EXTRACT TO READ:

NYC April 20, 2011 visit

  12:50am:   Arrival

   1:00pm:   Steve Eismann to speak about the 2008 Financial Crisis, his experiences, lessons learned (or not)

   1:30pm:   Q&A session with the group

* Preparation *

* Read Michael Lewis' The Big Short. *

Two short videos explaining the causes and consequences of the 2008 Global Financial Crisis

Other resources, information

The 2008 Global Financial Crisis

* Topic Agenda *

I. Issues Related to the Financial Crisis of 2008: What happened?

What we’ve been told by Politicians/media:

1. Just one of those things that occurs every 80 years or so. A big thing, for which statesmen stood up in a bipartisan fashion and did what had to be done – saving the system from collapse, not for the banks, but for us. … And look, they’ve been paying back the money!

2. Inadequate regulatory oversight.

3. Some poor judgment, management, malfeasance.

4. Largely fixed as a result of Obama’s historic legislation.

Big Short

A harsher assessment, but still not quite clear on what caused it. Or whether it will happen again. Indeed, rather bizarrely if you think about it, he ends with an attribution/accusation of his boss at Solomon Bros, for going public with the firm.

Your perspective on the crisis, how it’s understood and perceived?

II. Issues Related to the Actual Events (Micro/personal)

WORK INSTRUCTIONS:
Reproduce the passage of the visit agenda starting with "1. Just one" and going on through "with the firm.".

SUPPLIED RECORDS:

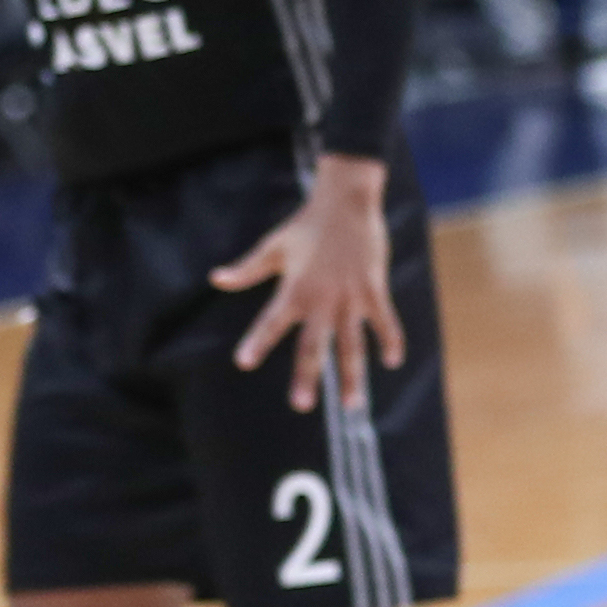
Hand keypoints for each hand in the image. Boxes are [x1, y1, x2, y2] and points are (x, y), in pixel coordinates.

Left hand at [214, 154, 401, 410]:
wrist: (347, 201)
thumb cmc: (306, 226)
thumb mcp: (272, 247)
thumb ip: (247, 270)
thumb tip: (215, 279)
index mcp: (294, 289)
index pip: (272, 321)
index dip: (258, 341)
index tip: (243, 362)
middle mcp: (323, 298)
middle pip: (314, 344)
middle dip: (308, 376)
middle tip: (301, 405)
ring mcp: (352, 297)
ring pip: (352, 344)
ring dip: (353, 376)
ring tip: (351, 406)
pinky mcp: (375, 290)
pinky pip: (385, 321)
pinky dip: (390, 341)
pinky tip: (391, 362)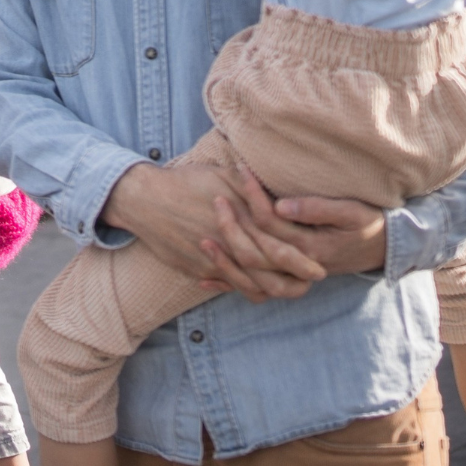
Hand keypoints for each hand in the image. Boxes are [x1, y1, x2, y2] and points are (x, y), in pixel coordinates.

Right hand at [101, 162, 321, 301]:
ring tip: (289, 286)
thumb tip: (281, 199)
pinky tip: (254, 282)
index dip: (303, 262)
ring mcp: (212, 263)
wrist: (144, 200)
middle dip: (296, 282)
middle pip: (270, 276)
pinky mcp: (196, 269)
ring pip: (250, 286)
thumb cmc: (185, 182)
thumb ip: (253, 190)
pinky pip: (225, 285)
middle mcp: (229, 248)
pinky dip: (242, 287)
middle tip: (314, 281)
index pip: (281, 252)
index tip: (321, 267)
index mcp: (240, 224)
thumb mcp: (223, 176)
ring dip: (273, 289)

--

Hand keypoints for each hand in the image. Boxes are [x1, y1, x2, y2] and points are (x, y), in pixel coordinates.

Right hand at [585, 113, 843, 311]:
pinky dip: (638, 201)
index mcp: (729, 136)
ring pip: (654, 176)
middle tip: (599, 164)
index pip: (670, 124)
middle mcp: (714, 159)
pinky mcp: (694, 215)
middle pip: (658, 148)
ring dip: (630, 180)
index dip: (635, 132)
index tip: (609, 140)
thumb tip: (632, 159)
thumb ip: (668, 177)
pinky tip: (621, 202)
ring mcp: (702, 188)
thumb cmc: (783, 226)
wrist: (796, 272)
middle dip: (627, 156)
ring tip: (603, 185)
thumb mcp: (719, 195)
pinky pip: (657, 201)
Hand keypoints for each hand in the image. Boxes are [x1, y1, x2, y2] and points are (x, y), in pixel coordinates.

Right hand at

==

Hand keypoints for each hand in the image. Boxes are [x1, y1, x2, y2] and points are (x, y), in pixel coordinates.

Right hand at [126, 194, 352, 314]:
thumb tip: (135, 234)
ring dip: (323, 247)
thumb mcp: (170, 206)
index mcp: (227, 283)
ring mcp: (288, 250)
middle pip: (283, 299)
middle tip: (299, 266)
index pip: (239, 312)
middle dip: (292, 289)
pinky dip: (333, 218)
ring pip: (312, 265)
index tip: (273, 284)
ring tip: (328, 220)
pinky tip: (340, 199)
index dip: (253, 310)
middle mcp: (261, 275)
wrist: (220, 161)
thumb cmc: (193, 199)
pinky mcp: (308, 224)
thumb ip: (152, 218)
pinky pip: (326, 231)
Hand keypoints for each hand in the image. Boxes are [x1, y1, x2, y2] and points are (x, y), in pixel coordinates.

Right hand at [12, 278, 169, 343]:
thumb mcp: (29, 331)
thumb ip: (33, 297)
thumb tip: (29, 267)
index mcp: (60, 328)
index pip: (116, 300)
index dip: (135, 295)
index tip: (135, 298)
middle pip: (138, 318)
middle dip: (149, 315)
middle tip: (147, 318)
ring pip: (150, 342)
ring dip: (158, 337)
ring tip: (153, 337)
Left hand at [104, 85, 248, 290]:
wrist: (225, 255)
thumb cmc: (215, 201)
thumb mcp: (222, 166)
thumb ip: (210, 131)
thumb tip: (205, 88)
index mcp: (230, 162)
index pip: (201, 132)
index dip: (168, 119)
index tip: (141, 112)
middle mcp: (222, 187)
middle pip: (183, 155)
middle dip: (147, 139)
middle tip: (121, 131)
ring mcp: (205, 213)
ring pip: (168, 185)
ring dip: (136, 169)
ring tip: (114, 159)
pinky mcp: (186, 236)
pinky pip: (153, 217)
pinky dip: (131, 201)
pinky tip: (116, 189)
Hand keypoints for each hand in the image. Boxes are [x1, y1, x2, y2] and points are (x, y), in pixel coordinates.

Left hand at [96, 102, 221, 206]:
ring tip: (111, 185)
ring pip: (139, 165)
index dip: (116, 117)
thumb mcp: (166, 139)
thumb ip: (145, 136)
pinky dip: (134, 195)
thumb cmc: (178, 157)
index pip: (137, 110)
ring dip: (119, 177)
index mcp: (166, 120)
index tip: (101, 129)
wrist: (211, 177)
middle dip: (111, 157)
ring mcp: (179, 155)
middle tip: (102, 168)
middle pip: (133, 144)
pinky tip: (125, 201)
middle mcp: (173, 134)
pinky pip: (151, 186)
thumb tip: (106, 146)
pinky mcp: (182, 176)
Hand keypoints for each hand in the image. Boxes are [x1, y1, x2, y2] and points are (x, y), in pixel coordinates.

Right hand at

ANSWER:
1. Just one of those things that occurs every 80 years or so. A big thing, for which statesmen stood up in a bipartisan fashion and did what had to be done – saving the system from collapse, not for the banks, but for us. … And look, they’ve been paying back the money!

2. Inadequate regulatory oversight.

3. Some poor judgment, management, malfeasance.

4. Largely fixed as a result of Obama’s historic legislation.

Big Short

A harsher assessment, but still not quite clear on what caused it. Or whether it will happen again. Indeed, rather bizarrely if you think about it, he ends with an attribution/accusation of his boss at Solomon Bros, for going public with the firm.